[Your task]: Word for word, set down every line of the entries below from the line with "##3.Java中的内部类" to the line with "1.JVM运行和类加载全过程", including both, and no other line.

[Input data]:
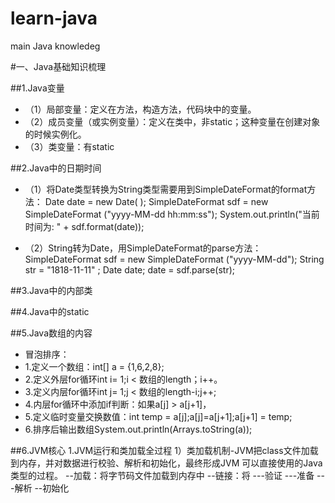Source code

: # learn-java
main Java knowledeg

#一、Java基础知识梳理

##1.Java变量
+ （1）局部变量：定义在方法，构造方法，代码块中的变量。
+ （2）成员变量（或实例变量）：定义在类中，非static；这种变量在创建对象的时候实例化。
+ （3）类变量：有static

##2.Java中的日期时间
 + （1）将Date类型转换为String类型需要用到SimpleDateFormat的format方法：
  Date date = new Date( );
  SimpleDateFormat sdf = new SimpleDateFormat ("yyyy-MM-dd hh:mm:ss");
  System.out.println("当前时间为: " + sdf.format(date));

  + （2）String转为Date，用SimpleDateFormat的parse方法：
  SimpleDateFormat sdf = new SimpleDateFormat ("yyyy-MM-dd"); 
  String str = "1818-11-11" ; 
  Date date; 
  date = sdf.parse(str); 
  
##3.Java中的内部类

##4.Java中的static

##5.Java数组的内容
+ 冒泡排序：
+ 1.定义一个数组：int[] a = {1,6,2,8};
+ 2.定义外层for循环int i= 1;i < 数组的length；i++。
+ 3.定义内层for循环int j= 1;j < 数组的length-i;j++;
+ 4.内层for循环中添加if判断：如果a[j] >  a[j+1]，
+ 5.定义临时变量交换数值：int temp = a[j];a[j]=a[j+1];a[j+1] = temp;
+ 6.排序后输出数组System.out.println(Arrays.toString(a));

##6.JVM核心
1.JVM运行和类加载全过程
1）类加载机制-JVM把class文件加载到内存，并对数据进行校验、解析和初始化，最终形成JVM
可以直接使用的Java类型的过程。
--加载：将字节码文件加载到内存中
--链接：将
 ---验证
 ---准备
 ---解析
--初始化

---

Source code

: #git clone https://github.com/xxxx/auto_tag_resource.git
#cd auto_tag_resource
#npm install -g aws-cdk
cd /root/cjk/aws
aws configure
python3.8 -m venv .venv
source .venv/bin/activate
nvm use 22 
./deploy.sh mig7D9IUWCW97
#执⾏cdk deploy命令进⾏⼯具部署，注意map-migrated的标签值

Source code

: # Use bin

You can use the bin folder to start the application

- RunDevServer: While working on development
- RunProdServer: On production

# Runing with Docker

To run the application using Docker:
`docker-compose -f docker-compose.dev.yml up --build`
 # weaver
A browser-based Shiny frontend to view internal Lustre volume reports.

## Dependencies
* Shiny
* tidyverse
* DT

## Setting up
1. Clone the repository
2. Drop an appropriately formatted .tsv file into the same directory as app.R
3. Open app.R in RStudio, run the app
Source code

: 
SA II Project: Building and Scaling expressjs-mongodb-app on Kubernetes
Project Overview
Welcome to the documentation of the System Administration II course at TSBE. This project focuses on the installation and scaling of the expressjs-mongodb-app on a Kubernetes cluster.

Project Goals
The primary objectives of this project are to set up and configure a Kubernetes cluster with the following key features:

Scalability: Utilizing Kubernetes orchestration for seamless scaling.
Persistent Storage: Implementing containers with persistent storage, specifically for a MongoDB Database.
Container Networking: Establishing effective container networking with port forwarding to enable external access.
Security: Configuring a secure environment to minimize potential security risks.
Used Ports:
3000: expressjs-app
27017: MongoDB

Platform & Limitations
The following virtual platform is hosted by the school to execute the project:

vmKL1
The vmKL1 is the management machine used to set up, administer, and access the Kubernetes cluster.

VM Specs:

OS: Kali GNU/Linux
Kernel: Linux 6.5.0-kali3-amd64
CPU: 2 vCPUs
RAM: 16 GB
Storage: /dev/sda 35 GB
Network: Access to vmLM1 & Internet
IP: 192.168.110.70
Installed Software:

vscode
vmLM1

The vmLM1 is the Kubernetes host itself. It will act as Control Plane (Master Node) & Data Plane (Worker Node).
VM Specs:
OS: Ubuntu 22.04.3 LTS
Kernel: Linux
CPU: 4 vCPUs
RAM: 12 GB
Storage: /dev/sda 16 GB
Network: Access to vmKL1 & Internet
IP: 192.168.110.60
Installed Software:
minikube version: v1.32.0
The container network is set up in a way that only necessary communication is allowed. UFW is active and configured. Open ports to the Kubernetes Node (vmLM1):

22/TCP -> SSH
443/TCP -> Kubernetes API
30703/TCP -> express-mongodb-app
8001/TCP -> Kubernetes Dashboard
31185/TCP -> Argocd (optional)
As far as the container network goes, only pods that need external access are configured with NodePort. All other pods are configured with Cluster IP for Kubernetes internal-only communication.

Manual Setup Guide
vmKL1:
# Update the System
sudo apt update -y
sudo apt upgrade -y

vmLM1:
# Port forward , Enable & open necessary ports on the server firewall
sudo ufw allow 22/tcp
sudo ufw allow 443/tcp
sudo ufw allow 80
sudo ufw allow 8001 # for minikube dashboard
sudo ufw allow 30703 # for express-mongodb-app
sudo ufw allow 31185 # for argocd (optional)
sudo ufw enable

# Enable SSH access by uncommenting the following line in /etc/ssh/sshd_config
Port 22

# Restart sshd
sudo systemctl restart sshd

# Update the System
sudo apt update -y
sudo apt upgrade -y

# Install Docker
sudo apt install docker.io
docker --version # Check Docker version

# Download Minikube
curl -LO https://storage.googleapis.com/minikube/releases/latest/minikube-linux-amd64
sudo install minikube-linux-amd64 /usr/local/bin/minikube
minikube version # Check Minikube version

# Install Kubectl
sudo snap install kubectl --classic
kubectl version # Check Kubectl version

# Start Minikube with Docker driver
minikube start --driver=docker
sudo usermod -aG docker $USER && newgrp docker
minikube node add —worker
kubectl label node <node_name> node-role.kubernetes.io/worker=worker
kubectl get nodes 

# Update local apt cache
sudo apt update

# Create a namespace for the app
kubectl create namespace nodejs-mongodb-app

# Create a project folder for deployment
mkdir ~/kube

--

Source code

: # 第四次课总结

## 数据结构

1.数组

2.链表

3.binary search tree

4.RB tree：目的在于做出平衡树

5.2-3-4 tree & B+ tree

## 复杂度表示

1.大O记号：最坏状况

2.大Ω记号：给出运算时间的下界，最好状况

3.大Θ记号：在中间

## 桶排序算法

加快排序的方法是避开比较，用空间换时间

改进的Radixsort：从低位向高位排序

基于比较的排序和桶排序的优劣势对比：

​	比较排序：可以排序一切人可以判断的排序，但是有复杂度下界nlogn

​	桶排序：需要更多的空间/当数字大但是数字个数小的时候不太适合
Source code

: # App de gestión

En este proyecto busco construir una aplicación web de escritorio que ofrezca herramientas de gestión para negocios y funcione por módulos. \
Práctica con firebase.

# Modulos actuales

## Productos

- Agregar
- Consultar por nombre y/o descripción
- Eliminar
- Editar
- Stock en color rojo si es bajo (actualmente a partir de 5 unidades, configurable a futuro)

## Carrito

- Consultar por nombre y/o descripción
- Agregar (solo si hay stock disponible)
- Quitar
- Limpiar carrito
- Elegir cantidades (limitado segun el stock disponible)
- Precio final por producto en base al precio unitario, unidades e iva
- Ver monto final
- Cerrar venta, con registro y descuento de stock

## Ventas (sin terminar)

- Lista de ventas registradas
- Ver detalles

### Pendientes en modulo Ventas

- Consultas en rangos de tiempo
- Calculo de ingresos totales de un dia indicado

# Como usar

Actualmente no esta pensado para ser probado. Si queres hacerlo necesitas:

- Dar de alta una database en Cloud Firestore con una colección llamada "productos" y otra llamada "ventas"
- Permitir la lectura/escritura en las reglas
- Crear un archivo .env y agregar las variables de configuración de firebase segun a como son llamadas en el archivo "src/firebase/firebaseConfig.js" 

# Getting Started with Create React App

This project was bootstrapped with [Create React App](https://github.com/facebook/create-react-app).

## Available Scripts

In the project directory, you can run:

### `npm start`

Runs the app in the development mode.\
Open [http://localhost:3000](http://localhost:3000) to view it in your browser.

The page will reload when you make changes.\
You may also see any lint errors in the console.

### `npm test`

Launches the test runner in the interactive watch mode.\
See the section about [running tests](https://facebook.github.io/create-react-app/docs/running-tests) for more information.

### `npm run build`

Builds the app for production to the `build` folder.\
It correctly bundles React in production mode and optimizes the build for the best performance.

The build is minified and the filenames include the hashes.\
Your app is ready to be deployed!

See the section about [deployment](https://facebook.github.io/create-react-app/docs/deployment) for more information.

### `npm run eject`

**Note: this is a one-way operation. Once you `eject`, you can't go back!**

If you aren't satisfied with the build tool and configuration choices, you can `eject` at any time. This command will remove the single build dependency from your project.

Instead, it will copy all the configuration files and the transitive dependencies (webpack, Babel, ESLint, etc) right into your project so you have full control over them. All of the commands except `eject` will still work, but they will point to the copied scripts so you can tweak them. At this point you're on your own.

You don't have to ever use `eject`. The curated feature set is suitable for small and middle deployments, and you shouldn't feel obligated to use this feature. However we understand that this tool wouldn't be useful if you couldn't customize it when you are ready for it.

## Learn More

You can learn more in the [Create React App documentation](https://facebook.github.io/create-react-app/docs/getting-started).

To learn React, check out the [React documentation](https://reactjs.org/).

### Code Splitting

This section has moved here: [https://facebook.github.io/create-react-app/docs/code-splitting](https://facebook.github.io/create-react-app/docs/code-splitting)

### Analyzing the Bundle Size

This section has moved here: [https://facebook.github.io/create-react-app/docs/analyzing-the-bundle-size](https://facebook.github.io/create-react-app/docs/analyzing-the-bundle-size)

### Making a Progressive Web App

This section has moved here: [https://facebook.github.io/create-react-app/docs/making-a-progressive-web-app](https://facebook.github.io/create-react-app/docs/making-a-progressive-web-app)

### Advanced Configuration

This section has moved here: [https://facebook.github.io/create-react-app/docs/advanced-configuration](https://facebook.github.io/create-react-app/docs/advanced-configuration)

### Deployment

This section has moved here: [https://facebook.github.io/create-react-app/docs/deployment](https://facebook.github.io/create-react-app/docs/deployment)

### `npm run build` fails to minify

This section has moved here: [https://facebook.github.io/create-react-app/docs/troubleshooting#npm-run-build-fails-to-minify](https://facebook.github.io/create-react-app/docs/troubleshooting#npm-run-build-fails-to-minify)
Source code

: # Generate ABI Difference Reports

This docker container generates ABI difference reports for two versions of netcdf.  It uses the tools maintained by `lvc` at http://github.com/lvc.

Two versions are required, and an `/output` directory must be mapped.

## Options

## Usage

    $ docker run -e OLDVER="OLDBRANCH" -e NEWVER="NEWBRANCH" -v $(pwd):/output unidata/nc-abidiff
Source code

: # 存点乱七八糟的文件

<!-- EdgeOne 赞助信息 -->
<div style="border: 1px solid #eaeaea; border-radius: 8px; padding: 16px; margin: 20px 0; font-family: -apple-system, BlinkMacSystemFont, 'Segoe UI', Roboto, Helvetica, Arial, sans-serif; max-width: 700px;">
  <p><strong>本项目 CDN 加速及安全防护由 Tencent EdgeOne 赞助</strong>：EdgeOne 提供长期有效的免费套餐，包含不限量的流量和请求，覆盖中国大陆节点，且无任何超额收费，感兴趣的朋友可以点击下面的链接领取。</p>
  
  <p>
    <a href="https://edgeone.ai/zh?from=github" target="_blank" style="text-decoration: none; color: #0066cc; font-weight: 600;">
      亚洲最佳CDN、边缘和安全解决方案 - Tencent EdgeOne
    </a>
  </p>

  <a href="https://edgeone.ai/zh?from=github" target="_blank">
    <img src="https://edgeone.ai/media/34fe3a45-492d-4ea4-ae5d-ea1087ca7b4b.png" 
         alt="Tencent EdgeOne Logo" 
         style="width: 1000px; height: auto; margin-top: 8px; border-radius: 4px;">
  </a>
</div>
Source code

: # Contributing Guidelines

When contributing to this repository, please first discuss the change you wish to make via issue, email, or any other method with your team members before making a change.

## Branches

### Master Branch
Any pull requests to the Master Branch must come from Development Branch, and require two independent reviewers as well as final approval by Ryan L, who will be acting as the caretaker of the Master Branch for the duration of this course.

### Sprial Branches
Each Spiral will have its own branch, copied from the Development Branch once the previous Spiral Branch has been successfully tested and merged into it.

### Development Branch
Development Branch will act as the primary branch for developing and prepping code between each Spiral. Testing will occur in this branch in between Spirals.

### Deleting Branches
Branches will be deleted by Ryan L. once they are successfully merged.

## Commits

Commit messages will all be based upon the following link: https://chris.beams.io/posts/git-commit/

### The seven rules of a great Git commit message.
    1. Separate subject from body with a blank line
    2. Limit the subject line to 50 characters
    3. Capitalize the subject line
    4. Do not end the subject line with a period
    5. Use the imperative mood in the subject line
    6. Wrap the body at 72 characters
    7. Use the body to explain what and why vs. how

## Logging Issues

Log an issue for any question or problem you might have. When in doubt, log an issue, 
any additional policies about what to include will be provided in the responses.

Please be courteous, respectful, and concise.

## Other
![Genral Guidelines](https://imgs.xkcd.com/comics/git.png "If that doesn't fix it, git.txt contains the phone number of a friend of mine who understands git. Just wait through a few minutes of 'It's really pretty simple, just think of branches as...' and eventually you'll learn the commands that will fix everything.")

[Task solution]:
##3.Java中的内部类

##4.Java中的static

##5.Java数组的内容
+ 冒泡排序：
+ 1.定义一个数组：int[] a = {1,6,2,8};
+ 2.定义外层for循环int i= 1;i < 数组的length；i++。
+ 3.定义内层for循环int j= 1;j < 数组的length-i;j++;
+ 4.内层for循环中添加if判断：如果a[j] >  a[j+1]，
+ 5.定义临时变量交换数值：int temp = a[j];a[j]=a[j+1];a[j+1] = temp;
+ 6.排序后输出数组System.out.println(Arrays.toString(a));

##6.JVM核心
1.JVM运行和类加载全过程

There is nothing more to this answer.